Task directions ▸
Please write out the lines of the listing below word for word, starting at the line that contains "The digital thermometer" and ending at the last line of the listing.

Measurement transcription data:
------------------------------------------------

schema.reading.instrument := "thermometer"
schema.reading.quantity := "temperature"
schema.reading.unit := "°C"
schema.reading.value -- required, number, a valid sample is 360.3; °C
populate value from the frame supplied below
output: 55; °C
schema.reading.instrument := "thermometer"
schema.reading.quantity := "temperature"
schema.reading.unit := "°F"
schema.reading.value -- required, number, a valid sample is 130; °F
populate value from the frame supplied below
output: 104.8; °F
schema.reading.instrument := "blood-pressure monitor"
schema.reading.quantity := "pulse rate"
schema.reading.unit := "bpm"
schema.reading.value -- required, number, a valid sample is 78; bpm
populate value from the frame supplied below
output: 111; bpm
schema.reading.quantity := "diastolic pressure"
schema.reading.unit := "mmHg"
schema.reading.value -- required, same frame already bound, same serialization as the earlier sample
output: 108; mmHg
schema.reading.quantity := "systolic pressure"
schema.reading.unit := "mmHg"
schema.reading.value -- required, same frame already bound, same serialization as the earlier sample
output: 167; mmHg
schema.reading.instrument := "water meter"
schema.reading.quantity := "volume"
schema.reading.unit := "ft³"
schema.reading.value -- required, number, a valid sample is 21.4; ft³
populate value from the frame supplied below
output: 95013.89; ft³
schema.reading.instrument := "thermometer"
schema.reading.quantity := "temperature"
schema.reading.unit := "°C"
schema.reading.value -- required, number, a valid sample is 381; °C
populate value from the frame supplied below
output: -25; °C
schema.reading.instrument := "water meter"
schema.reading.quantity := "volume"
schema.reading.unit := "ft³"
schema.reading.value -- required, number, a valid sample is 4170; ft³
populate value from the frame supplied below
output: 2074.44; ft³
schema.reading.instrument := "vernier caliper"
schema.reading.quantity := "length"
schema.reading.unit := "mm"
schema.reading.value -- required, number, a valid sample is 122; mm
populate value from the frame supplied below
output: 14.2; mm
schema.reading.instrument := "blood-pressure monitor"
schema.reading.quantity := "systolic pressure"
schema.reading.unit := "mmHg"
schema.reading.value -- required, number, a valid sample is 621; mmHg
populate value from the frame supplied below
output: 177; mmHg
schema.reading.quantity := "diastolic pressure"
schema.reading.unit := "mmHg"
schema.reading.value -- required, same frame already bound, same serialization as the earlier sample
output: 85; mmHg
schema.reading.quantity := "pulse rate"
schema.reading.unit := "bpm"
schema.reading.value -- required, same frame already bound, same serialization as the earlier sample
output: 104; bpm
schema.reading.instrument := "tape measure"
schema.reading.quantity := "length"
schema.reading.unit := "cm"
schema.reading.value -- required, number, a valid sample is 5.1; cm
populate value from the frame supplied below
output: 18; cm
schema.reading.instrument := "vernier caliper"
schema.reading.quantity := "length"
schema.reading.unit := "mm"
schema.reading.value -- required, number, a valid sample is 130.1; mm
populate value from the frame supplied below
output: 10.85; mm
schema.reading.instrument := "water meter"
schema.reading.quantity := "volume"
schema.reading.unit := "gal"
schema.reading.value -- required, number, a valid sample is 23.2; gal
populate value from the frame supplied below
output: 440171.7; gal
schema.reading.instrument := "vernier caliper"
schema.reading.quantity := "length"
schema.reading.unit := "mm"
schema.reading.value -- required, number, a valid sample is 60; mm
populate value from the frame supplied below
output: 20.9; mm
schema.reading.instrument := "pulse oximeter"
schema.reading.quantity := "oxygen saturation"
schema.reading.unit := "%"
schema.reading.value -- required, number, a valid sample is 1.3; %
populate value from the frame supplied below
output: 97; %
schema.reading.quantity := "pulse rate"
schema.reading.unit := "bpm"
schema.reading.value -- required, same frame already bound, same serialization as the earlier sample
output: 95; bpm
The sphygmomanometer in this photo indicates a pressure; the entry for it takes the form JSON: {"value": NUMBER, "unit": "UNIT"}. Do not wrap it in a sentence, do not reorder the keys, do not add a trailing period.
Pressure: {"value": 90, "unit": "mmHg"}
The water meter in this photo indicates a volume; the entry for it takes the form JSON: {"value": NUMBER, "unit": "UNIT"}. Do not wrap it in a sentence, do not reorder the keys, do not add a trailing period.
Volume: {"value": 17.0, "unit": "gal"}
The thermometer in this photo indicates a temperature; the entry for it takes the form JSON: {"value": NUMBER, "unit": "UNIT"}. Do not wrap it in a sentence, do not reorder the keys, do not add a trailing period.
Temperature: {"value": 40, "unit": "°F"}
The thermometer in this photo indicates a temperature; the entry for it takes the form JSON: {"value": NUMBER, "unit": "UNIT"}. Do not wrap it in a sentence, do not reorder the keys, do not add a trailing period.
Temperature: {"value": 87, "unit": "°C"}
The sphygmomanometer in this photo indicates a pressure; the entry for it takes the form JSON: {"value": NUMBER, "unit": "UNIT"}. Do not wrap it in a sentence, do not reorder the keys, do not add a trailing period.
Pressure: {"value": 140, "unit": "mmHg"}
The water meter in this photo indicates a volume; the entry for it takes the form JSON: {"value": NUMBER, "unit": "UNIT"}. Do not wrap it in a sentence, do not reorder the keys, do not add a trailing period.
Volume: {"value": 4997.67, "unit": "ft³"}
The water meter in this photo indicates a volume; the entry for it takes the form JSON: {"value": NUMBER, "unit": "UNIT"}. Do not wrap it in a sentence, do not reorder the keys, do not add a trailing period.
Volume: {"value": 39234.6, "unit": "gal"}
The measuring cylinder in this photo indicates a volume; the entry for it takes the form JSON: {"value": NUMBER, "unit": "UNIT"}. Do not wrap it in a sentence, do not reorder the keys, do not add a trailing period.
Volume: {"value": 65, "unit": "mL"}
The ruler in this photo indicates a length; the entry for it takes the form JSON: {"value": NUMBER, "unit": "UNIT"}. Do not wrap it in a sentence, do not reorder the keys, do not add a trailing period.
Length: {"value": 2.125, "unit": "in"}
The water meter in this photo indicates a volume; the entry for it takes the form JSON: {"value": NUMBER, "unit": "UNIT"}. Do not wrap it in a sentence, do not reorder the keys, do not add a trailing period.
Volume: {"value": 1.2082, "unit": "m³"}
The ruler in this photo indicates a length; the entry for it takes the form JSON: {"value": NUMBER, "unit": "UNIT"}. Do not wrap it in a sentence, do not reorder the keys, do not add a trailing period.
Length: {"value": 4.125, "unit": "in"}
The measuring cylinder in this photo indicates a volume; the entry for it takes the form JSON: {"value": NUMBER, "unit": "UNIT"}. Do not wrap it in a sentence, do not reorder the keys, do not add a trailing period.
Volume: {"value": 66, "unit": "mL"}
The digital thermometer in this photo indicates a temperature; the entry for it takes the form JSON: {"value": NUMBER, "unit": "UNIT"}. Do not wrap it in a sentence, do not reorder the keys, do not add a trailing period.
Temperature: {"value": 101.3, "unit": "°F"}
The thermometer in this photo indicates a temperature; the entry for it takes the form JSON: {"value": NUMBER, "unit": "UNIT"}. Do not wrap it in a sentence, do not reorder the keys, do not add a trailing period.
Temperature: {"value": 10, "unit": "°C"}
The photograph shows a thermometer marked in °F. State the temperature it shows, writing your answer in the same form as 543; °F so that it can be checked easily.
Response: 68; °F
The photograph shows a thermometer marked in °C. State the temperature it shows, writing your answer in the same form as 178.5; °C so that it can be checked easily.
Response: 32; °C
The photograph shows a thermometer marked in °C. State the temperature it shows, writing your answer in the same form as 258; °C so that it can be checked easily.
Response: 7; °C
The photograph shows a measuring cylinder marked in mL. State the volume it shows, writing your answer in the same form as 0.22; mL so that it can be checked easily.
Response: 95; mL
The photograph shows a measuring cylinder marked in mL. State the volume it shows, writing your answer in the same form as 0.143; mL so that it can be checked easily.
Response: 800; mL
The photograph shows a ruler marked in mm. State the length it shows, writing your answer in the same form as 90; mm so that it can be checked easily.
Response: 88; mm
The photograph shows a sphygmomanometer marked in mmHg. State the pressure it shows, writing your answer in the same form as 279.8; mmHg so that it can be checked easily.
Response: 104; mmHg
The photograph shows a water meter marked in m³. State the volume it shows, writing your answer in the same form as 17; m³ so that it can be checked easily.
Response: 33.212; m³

------------------------------------------------

Response to the task ▸
The digital thermometer in this photo indicates a temperature; the entry for it takes the form JSON: {"value": NUMBER, "unit": "UNIT"}. Do not wrap it in a sentence, do not reorder the keys, do not add a trailing period.
Temperature: {"value": 101.3, "unit": "°F"}
The thermometer in this photo indicates a temperature; the entry for it takes the form JSON: {"value": NUMBER, "unit": "UNIT"}. Do not wrap it in a sentence, do not reorder the keys, do not add a trailing period.
Temperature: {"value": 10, "unit": "°C"}
The photograph shows a thermometer marked in °F. State the temperature it shows, writing your answer in the same form as 543; °F so that it can be checked easily.
Response: 68; °F
The photograph shows a thermometer marked in °C. State the temperature it shows, writing your answer in the same form as 178.5; °C so that it can be checked easily.
Response: 32; °C
The photograph shows a thermometer marked in °C. State the temperature it shows, writing your answer in the same form as 258; °C so that it can be checked easily.
Response: 7; °C
The photograph shows a measuring cylinder marked in mL. State the volume it shows, writing your answer in the same form as 0.22; mL so that it can be checked easily.
Response: 95; mL
The photograph shows a measuring cylinder marked in mL. State the volume it shows, writing your answer in the same form as 0.143; mL so that it can be checked easily.
Response: 800; mL
The photograph shows a ruler marked in mm. State the length it shows, writing your answer in the same form as 90; mm so that it can be checked easily.
Response: 88; mm
The photograph shows a sphygmomanometer marked in mmHg. State the pressure it shows, writing your answer in the same form as 279.8; mmHg so that it can be checked easily.
Response: 104; mmHg
The photograph shows a water meter marked in m³. State the volume it shows, writing your answer in the same form as 17; m³ so that it can be checked easily.
Response: 33.212; m³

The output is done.